- Source document:
[Start of Attachment]

2. Temperature Sampling

Even at temperature 0, most API providers don't guarantee deterministic output. Batch processing, load balancing, and quantization all introduce variance.

The same prompt can produce subtly different outputs on different runs. Most of the time you don't notice. But edge cases compound.

Fix: Add output validation. Don't trust the model to be consistent — verify it:

def validate_output(result):
    required_fields = ["summary", "risk_level", "action_items"]
    for field in required_fields:
        if field not in result:
            raise ValueError(f"Missing required field: {field}")
    if result["risk_level"] not in ["low", "medium", "high"]:
        raise ValueError(f"Invalid risk_level: {result['risk_level']}")

3. Upstream Model Updates

Model providers ship silent updates. Fine-tuning adjustments, safety patches, routing changes. Your prompt was optimized for last week's model behavior.

Fix: Run regression tests. Keep 5-10 known-good input/output pairs and check them weekly:

#!/bin/bash
# prompt-regression.sh
for test in tests/prompt-cases/*.json; do
  expected=$(jq -r '.expected' "$test")
  input=$(jq -r '.input' "$test")
  actual=$(call_api "$input")
  if ! echo "$actual" | grep -q "$expected"; then
    echo "REGRESSION: $test"
    echo "Expected: $expected"
    echo "Got: $actual"

[End of Attachment]

(Dataset entries)
[Start of Attachment]

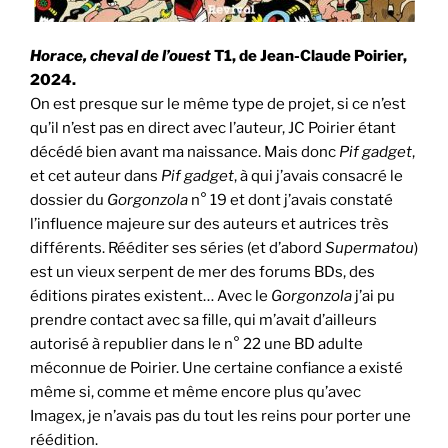
Horace, cheval de l’ouest
T1, de Jean-Claude Poirier,
2024.
On est presque sur le même type de projet, si ce n’est
qu’il n’est pas en direct avec l’auteur, JC Poirier étant
décédé bien avant ma naissance. Mais donc
Pif gadget
,
et cet auteur dans
Pif gadget
, à qui j’avais consacré le
dossier du
Gorgonzola
n° 19 et dont j’avais constaté
l’influence majeure sur des auteurs et autrices très
différents. Rééditer ses séries (et d’abord
Supermatou
)
est un vieux serpent de mer des forums BDs, des
éditions pirates existent… Avec le
Gorgonzola
j’ai pu
prendre contact avec sa fille, qui m’avait d’ailleurs
autorisé à republier dans le n° 22 une BD adulte
méconnue de Poirier. Une certaine confiance a existé
même si, comme et même encore plus qu’avec
Imagex, je n’avais pas du tout les reins pour porter une
réédition.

[End of Attachment]

- Brief 1:
From the source text, copy the passage from "3. Upstream Model" up to and including "week's model behavior.".
- Brief 2:
Decide whether each statement agrees with the source text. Answer yes or no for each, and quote the deciding words of the text.
(a) Most API providers guarantee deterministic output when the temperature is set to 0.
(b) The regression-test advice is to keep 5-10 known-good input/output pairs and check them weekly.
(c) The validation function accepts "critical" as a risk_level value.

- Answer 1:
3. Upstream Model Updates

Model providers ship silent updates. Fine-tuning adjustments, safety patches, routing changes. Your prompt was optimized for last week's model behavior.

- Answer 2:
(a) No: "Even at temperature 0, most API providers don't guarantee deterministic output."
(b) Yes: "Keep 5-10 known-good input/output pairs and check them weekly"
(c) No: "if result["risk_level"] not in ["low", "medium", "high"]:"